“Yirmi yaşımdaken annem bana şöyle demişti:
’Manastıra girseydim, hem kendim, hem başkaları için en iyisini yapmış olacaktım.’
’Eğer manastıra girmiş olsaydın ben dünyaya gelmezdim’ dedim.
’Dünyaya gelmen daha önce kararlaştırılmıştı oğlum’ dedi.
’Evet ama, dünyaya gelmeden çok önce seni annem olarak seçmiştim ben’ diye karşılık verdim.
’Dünyaya gelmeseydin cennette bir melek olarak kalacaktın.’ dedi.
’Ama ben hala bir meleğim,’ diye cevapladım.
Gülümsedi ve dedi ki ’Kanatların nerede peki?’
Elini tutup omuzuma koydum ve ’Burada,’ dedim.
’Kırılmışlar,’ dedi.
Bu konuşmadan dokuz ay sonra, annem dönülmez ufukta yitip gitti.
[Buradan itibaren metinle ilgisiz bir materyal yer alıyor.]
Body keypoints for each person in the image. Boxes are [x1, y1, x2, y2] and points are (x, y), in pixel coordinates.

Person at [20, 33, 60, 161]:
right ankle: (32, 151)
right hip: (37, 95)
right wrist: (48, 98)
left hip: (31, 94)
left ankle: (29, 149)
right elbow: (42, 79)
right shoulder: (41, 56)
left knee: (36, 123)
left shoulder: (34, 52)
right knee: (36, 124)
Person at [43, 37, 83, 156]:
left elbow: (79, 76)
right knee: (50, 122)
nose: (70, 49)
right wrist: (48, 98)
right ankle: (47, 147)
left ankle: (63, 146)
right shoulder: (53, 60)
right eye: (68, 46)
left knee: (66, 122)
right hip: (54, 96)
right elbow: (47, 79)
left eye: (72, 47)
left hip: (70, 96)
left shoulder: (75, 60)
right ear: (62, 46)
Ama ’kırılmışlar’ sözü içimde yankılanmaya devam etti ve bana ’Kırık Kanatlar’ı, esinletti.“ (Aşk Mektupları, sayfa 50-51)
1895’te ailesiyle Lübnan’dan Amerika’ya göçen Cibran, dört yıl sonra 1899’da yaz tatili için, doğduğu Beşari’ye geldi. Bir genç kıza umutsuzca aşık oldu. Bu genç kızın kimliği ve ilişkilerinin şekli konusunda farklı tahminler varsa da, Cibran’ın bu ilk gönül ilişkisinde engellemeler ve hayal kırıklığıyla tanıştığı kesindir. Cibran sonbaharda Amerika’ya döndü. Bir kaç yıl sonra, bu mutsuz ilişkiyi Kırık Kanatlar’da anlattı.
“Piskopos senden beni istedi ve bu kırık kanatlı kuş için bir kafes hazırladı. İstediğin bu mu baba?“
Kader Selma’yı işte böyle yakaladı ve onu da aşağılık bir köle gibi, zavallı Doğu Kadının tören alayına kattı; o soylu ruh, çiçek kokularıyla ıtırlı bir gökte aşkın ak kanatlarıyla özgürce uçtuktan sonra tuzağa işte böyle düştü.
“Ah Tanrım, bana merhamet et ve kırık kanatlarımı iyileştir.“.